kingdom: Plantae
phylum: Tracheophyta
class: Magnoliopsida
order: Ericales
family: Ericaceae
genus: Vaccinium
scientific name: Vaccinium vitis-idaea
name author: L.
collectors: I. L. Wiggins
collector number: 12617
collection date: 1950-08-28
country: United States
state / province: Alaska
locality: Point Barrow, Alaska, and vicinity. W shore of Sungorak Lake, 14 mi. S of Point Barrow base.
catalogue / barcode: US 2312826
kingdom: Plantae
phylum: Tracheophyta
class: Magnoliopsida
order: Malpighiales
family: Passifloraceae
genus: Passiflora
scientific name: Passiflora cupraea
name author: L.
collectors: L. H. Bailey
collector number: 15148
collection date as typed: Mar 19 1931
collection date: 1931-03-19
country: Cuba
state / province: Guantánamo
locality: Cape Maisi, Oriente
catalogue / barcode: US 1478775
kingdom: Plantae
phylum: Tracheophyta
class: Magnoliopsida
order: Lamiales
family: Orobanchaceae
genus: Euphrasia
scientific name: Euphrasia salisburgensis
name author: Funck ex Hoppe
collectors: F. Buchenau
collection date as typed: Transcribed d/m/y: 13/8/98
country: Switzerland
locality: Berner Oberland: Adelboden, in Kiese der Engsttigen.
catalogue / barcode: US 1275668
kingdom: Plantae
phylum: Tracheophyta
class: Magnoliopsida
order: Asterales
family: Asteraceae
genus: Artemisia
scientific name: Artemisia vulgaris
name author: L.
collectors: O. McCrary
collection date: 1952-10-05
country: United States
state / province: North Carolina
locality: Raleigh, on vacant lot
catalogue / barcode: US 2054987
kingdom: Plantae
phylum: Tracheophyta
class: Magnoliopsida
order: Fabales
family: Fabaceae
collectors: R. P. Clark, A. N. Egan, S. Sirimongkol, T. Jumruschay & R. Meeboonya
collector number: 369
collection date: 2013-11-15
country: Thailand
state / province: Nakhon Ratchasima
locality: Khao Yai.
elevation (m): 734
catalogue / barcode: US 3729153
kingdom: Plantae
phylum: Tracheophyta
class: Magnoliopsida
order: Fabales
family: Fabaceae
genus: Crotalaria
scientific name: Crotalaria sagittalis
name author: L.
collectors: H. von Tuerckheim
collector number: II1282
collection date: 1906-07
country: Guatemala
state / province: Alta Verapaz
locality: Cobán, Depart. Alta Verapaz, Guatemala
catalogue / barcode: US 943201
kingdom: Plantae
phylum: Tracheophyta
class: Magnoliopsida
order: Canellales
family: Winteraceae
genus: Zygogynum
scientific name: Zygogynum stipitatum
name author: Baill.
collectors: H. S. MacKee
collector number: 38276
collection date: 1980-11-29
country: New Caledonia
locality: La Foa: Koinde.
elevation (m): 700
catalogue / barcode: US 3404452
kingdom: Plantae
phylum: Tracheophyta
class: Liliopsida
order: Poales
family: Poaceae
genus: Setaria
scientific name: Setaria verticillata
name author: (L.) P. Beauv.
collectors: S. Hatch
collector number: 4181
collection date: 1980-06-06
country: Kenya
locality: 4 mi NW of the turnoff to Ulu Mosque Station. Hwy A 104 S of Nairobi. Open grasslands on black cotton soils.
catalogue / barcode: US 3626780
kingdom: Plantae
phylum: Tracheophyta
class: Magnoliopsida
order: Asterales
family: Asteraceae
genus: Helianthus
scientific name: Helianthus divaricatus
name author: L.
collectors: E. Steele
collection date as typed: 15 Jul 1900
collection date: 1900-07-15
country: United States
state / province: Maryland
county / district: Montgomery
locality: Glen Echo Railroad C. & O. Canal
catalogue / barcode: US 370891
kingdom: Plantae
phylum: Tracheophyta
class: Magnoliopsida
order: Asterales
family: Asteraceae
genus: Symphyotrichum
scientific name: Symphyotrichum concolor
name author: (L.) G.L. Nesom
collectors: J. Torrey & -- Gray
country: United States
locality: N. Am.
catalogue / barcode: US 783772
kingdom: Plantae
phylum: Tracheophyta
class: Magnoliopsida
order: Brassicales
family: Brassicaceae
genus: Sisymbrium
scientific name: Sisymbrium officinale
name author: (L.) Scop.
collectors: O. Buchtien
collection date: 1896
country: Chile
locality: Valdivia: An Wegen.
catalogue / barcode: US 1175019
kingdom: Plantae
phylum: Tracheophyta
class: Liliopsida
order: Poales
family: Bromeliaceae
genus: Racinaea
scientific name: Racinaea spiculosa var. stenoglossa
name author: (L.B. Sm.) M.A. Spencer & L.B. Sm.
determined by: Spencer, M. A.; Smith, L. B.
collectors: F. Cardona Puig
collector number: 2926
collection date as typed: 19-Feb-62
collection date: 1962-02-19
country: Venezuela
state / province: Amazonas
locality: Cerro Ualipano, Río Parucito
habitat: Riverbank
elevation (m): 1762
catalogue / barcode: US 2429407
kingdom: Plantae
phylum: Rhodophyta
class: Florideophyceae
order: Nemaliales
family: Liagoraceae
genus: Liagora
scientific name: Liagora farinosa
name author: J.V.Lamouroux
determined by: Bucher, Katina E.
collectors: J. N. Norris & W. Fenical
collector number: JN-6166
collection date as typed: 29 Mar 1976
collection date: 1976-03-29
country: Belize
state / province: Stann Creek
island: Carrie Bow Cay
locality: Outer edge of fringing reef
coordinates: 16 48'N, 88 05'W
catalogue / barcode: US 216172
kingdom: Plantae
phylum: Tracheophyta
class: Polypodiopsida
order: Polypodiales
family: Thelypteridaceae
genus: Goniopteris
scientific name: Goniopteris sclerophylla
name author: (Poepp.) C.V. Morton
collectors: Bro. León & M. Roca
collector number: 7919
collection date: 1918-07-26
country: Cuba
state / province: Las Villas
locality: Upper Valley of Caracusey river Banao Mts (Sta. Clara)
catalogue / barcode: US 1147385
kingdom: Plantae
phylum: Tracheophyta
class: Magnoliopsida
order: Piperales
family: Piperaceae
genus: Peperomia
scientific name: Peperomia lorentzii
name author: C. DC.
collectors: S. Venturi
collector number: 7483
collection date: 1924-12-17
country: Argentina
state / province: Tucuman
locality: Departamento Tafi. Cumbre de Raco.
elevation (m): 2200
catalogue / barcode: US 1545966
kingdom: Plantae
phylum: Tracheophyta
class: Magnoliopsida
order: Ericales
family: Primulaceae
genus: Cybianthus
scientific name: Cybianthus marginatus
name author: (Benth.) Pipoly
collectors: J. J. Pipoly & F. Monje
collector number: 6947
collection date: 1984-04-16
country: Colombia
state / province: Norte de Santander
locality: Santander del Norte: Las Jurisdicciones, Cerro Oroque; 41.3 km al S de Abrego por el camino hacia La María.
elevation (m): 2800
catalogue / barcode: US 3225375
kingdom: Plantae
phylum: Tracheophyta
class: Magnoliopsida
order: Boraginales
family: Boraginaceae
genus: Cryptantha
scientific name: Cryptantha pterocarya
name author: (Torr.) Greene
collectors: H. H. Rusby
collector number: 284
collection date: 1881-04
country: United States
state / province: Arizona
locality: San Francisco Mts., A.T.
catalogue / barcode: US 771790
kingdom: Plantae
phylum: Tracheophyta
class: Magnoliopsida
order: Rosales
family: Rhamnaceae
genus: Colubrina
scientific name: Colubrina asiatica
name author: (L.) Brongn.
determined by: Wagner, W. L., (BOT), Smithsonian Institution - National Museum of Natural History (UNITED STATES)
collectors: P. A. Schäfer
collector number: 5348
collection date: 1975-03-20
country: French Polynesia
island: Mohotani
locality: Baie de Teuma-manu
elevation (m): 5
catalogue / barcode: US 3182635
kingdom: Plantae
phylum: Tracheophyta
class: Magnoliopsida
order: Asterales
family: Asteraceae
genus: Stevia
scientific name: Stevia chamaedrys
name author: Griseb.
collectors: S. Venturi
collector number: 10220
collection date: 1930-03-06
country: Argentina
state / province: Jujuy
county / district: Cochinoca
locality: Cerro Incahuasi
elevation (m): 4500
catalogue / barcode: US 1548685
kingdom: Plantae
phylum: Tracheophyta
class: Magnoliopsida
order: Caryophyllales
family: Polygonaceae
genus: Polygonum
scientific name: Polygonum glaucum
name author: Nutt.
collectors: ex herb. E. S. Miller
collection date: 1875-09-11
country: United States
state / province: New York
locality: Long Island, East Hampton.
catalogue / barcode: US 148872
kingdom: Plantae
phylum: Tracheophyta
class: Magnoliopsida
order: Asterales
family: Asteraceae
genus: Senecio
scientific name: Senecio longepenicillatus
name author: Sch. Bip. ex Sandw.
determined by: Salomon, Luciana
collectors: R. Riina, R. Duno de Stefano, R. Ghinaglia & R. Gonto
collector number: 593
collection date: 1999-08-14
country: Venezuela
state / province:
──────────
## OBIETTIVO DELL'ESERCIZIO
Trasforma in un elenco numerato le righe a partire da quella con "catalogue / barcode: US 148872" e proseguendo fino all'ultima riga, entrambe comprese, omettendo le righe vuote.

## IN RISPOSTA
1. catalogue / barcode: US 148872
2. kingdom: Plantae
3. phylum: Tracheophyta
4. class: Magnoliopsida
5. order: Asterales
6. family: Asteraceae
7. genus: Senecio
8. scientific name: Senecio longepenicillatus
9. name author: Sch. Bip. ex Sandw.
10. determined by: Salomon, Luciana
11. collectors: R. Riina, R. Duno de Stefano, R. Ghinaglia & R. Gonto
12. collector number: 593
13. collection date: 1999-08-14
14. country: Venezuela
15. state / province:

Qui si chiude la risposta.